Shock is lack of adequate blood flow. The body is trying to correct this loss by speeding up the heart, constricting vessels and conserving fluid in circulation. If allowed to continue, vital organs begin to shut down for lack of oxygen, shock becomes self-perpetuating and can cause death.
Shock can be caused by dehydration, heat stress, infections, hemorrhage and related trauma. Symptoms include a drop in body temperature, lethargy, cold extremities, pale gums and mucus membranes and a rapid but weak pulse.
Once diagnosed, remove the cause if possible, calm the dog and help him assume a comfortable position while he's transported.
Overworking fat or poorly conditioned dogs, not being attentive to fatigue or lack of water or shade are some examples, but the leading cause of death by heat stress is leaving dogs unattended in cars on warm days.
Early symptoms are less body and tail action and increased panting. As body temperature elevates, you'll notice aggravated panting, salivation, a panicky expression, gums becoming dark red and problems with coordination.

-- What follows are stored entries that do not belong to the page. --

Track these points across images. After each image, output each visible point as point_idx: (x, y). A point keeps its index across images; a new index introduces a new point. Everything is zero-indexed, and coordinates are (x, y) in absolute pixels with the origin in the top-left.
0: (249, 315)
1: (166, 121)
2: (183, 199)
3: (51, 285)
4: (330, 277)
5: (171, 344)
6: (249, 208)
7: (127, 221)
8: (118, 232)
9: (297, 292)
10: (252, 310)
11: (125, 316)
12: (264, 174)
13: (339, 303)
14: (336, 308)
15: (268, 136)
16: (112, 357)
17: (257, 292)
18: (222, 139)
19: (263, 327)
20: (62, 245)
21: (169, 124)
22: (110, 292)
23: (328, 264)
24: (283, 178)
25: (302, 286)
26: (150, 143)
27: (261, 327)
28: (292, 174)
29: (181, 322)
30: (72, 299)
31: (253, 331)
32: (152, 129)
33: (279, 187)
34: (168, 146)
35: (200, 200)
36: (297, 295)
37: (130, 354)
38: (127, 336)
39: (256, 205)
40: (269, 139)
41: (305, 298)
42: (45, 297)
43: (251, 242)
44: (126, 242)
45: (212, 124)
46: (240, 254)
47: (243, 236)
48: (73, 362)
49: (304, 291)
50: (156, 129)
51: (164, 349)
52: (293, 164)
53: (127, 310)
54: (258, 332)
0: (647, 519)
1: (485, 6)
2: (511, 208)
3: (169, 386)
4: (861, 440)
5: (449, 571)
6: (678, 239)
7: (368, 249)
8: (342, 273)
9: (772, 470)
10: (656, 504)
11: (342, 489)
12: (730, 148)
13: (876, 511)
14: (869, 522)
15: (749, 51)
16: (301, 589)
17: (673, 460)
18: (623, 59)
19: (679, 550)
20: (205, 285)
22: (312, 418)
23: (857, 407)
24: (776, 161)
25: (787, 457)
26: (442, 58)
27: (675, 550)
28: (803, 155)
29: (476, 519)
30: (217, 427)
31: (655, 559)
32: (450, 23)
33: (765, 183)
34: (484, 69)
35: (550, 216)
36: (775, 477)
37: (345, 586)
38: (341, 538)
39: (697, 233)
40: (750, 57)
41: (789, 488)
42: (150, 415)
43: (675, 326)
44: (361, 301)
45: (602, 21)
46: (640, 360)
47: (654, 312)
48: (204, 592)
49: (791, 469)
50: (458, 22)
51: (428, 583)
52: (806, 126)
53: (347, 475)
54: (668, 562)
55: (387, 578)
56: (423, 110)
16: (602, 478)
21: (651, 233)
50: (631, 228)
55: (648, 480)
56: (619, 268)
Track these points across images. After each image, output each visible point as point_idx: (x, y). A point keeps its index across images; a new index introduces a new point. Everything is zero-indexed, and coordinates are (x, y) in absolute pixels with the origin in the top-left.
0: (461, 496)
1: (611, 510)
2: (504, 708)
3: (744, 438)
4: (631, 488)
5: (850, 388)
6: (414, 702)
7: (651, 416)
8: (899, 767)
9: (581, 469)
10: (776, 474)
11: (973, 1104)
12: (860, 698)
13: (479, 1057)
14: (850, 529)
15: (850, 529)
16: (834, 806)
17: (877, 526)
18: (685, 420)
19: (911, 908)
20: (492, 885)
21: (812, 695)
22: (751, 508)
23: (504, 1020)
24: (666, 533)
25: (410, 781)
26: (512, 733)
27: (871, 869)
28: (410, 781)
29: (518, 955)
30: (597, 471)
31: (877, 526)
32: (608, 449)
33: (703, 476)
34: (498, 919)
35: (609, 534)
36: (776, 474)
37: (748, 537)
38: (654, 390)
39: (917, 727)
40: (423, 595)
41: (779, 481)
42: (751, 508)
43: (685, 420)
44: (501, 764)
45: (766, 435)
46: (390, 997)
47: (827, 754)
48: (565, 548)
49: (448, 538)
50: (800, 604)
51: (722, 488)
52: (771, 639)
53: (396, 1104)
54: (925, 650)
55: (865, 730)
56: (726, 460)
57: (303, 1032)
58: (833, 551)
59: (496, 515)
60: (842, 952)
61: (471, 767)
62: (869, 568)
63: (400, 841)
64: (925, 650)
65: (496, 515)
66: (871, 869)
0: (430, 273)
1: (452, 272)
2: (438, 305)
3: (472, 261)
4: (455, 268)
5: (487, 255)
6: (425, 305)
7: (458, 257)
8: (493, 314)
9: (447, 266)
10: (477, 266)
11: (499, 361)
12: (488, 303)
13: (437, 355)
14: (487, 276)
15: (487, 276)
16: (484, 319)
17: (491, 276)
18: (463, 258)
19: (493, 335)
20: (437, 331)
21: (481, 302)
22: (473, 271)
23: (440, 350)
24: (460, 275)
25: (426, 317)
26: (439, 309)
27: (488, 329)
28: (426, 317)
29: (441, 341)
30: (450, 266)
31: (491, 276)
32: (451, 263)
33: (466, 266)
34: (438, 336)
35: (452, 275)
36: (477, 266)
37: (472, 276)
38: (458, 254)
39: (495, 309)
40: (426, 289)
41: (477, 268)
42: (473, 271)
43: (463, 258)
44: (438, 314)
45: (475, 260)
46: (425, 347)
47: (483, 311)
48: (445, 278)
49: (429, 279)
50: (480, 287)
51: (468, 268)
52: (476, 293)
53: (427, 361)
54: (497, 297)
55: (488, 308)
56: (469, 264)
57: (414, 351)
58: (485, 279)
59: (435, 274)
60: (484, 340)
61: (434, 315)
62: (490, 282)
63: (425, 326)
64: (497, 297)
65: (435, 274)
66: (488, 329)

Flush the dog's mouth with cool water, removing saliva and allowing the dog to drink small amounts of clean, cool water. Immerse the dog in cool water if possible or at least use wet rags, or available water to cool the under parts, ears and tongue.
Cooling these areas cools circulating blood, which in turn helps to lower core temperature. If available, an alcohol bath aids in this cooling process. With advanced cases, seek a veterinarian's assistance.
Your dog's eyes should be checked periodically during the hunt, or at least at the end of each day. Weed seeds and debris lodged under the lids can cause irritation or corneal ulcers.
Pay special attention to the "third eyelid." It's actually a second lower lid, and in the inside corners there are likely signs of trapped debris.
If debris is present, try flushing it free with a stream of saline. If that doesn't work, try to blot it out with a cotton ball soaked in saline. Caution: Don't wipe, but only blot softly, as wiping can scratch the eye, causing more damage. When the eye is cleared, apply steroid-free antibiotic ophthalmic ointment two or three times a day.
Your veterinarian or pharmacy should have most of the first-aid items you will need. Check your hardware store for a small tackle box to keep everything organized. Items should include a roll of gauze, gauze pads, adhesive tape, betadine scrub, betadine ointment, scissors, a nail clipper, forceps, saline solution and dispenser, cotton balls, Q-tips, rectal thermometer, and steroid-free ophthalmic antibiotic ointment.
There are also a number of excellent kits commercially available if you prefer to buy one "ready-made."
I hope these tips will serve as an everyday aid to maintaining your dog's health and well-being at home and while training and hunting, and that you're never faced with severe problems.